France urges Europe-wide controls after implant scandal
PARIS FRANCE vowed on Wednesday to strengthen the regulation and monitoring of prosthetics and called for Europe-wide controls after a defective breast implant case sparked a global health scare.
More than 400,000 women around the world are thought to have received implants made by Poly Implant Prothese (PIP), which shut in 2010 after it was found to have used substandard, industrialgrade silicone gel.
French Health Minister Xavier Bertrand said inspections of manufacturers of medical devices will be reinforced following the incident, with the number of inspectors increased and the inspections “more numerous and unannounced”.
In a statement, he said a report released by French health authorities on Wednesday had “shown the massive deception organised by PIP ... which took advantage of public health authorities and health professionals.” Bertrand also said that European Union rules on regulating and monitoring medical devices “must be radically overhauled”.
In the report, French health authorities urged stronger national and European regulation and monitoring of medical devices.
“This strengthening must be done at two levels, national and European,” said the report by France’s Directorate General for Health (DGS) and the consumer safety body AFSSAPS.
The report also called for AFSSAPS to increase its inspections, with both regular and surprise visits. Inspections for some devices should be carried out annually and include taking samples for analysis, it said.

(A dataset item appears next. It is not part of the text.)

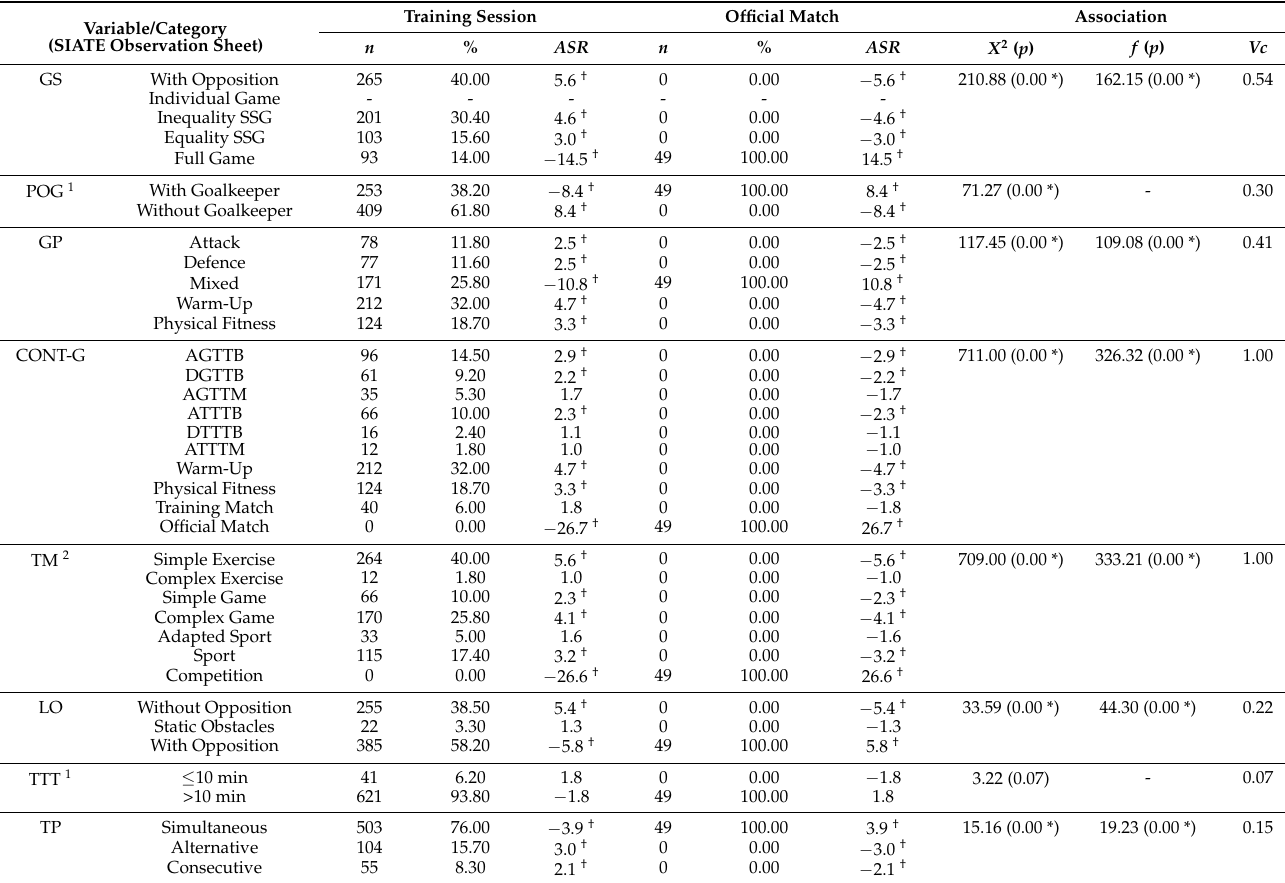
Table 3. Percentages, ASR and association of the pedagogical and organizational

There also had to be easier ways to report defective devices, the report added.
Bertrand said the health ministry had called on the DGS and AFSSAPS to prepare proposals for further reforms of the inspection system and to provide a list of at-risk prosthetics by the beginning of March.
An AFSSAPS inspector discovered PIP’s use of the nonstandard silicone in March 2010 and ordered its products banned, but only after the company had already used the gel in hundreds of thousands of implants.
A French court last week charged the company’s founder, 72-year-old Jean- Claude Mas, with causing “involuntary injuries” and the courts are also pursuing a mass fraud investigation.
Fears over PIP implants spread across the world late last year after French health authorities advised 30,000 women to have them removed because of an increased risk of rupture.
Between 400,000 and 500,000 women in 65 countries are believed to have implants from PIP, once the world’s third-largest silicone implant producer.